SWURPG

Galactic Republic

11 stat blocks, ordered by threat rating.

The Grand Army of the Republic is not a faction of villains. The clone troopers of the Galactic Republic are professional soldiers — grown on Kamino from the genome of Jango Fett, accelerated to maturity, and conditioned for discipline, marksmanship, and loyalty — and across most of the Clone Wars they are the closest thing the galaxy has to the good guys. In SWURPG they belong in your bestiary not because they're enemies, but because a GM needs stat blocks for the soldiers fighting beside the party as often as against it.

That dual nature is the whole point of the faction.

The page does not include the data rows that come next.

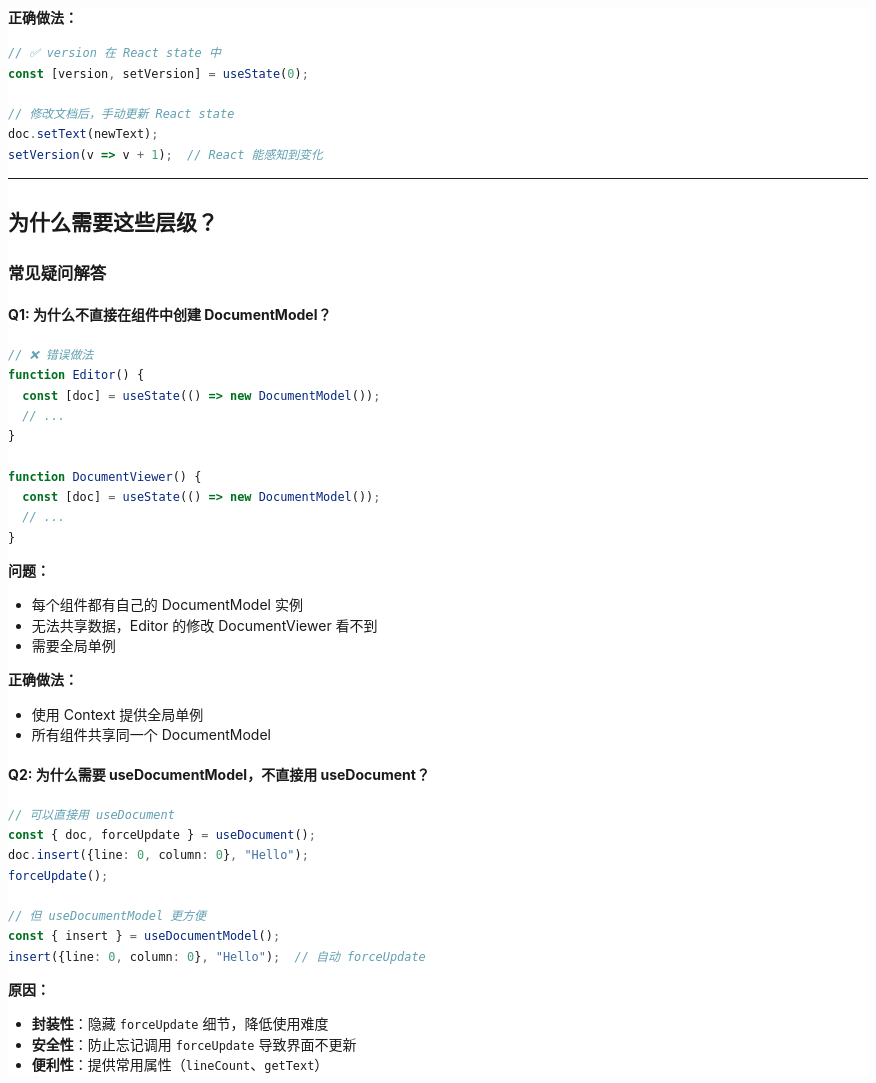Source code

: **正确做法：**
```typescript
// ✅ version 在 React state 中
const [version, setVersion] = useState(0);

// 修改文档后，手动更新 React state
doc.setText(newText);
setVersion(v => v + 1);  // React 能感知到变化
```

---

## 为什么需要这些层级？

### 常见疑问解答

#### Q1: 为什么不直接在组件中创建 DocumentModel？

```typescript
// ❌ 错误做法
function Editor() {
  const [doc] = useState(() => new DocumentModel());
  // ...
}

function DocumentViewer() {
  const [doc] = useState(() => new DocumentModel());
  // ...
}
```

**问题：**
- 每个组件都有自己的 DocumentModel 实例
- 无法共享数据，Editor 的修改 DocumentViewer 看不到
- 需要全局单例

**正确做法：**
- 使用 Context 提供全局单例
- 所有组件共享同一个 DocumentModel

#### Q2: 为什么需要 useDocumentModel，不直接用 useDocument？

```typescript
// 可以直接用 useDocument
const { doc, forceUpdate } = useDocument();
doc.insert({line: 0, column: 0}, "Hello");
forceUpdate();

// 但 useDocumentModel 更方便
const { insert } = useDocumentModel();
insert({line: 0, column: 0}, "Hello");  // 自动 forceUpdate
```

**原因：**
- **封装性**：隐藏 `forceUpdate` 细节，降低使用难度
- **安全性**：防止忘记调用 `forceUpdate` 导致界面不更新
- **便利性**：提供常用属性（`lineCount`、`getText`）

A clone squad can be the reinforcements that arrive when the party is pinned down, the garrison the heroes have to talk their way past, the special-ops pod running the same mission from the other direction — or, after Order 66, the men who turn their rifles on the Jedi they would have died for an hour earlier. Decide where your campaign sits on that timeline and the Republic becomes allies, neutrals, or the most heartbreaking enemy in the game.

What Counts as "Galactic Republic"?

The faction is built around the clone trooper and his specialist variants, plus the Jedi who command them:

  • Line & Support: clone troopers, ARF scouts, sharpshooters, Z-6 heavies, medics, and pilots — the backbone of any GAR force.
  • Security: Coruscant Guard shock troopers — military police, riot control, and prisoner escort on the capital.
  • Elite: clone commandos in Katarn armor and Advanced Recon Commandos (ARC troopers) — the special forces who do the impossible jobs.
  • Command: clone commanders who run battalions and legions, and the Jedi Generals who lead them from the front.

How the Republic Fights

Clones fight as a system, not as individuals. Even a basic trooper is built around Squad Tactics — he gains advantage when a brother flanks the target — so a fire team is far more than the sum of its rifles. They take cover, bound forward by elements, throw grenades to flush entrenched targets, and focus the most dangerous threat. Layer in a sergeant or commander and the unit gains command auras, coordinated fire, and the ability to move a beat ahead of the enemy. Put a Jedi General at the tip and the whole formation becomes nearly unstoppable.

Republic Encounter Themes (GM Gold)

  • Allies Under Fire: the heroes fight with a clone squad — hold the LZ, escort the medic, keep the general alive. Bonds formed here make a later betrayal devastating.
  • Combined Arms: infantry on the ground, a gunship overhead, a sharpshooter on the ridge. The Republic rarely brings just one thing.
  • Command Multiplier: a handful of low-TR clones become genuinely dangerous under a commander's aura — drop the officer and the squad's coordination collapses.
  • The Order 66 Turn: the single most powerful story this faction tells. The soldiers don't change; only their orders do. Play the horror straight.
  • Occupation & Authority: checkpoints, curfews, arrests, and the moral weight of soldiers told to point their blasters at civilians.

Threat Rating (TR) in Republic Encounters

As with all disciplined troops, coordination is the hidden multiplier: a few low-TR clones holding a chokepoint under an officer's command aura are far nastier than their TR suggests. Use TR to set the baseline, then let command auras and combined arms make the Republic feel like a real army.

TR Bands (Republic Examples)

  • TR 1 — line clone troopers: disciplined, coordinated, dangerous in numbers.
  • TR 2–3 — specialists: ARF scouts, sharpshooters, Z-6 heavies, medics, pilots, shock troopers.
  • TR 4–5 — elite special forces: clone commandos and ARC troopers.
  • TR 6 — clone commanders: force multipliers who run the whole battle.
  • TR 7–8 — Jedi Generals: legion commanders and front-line duelists who can turn a battle alone.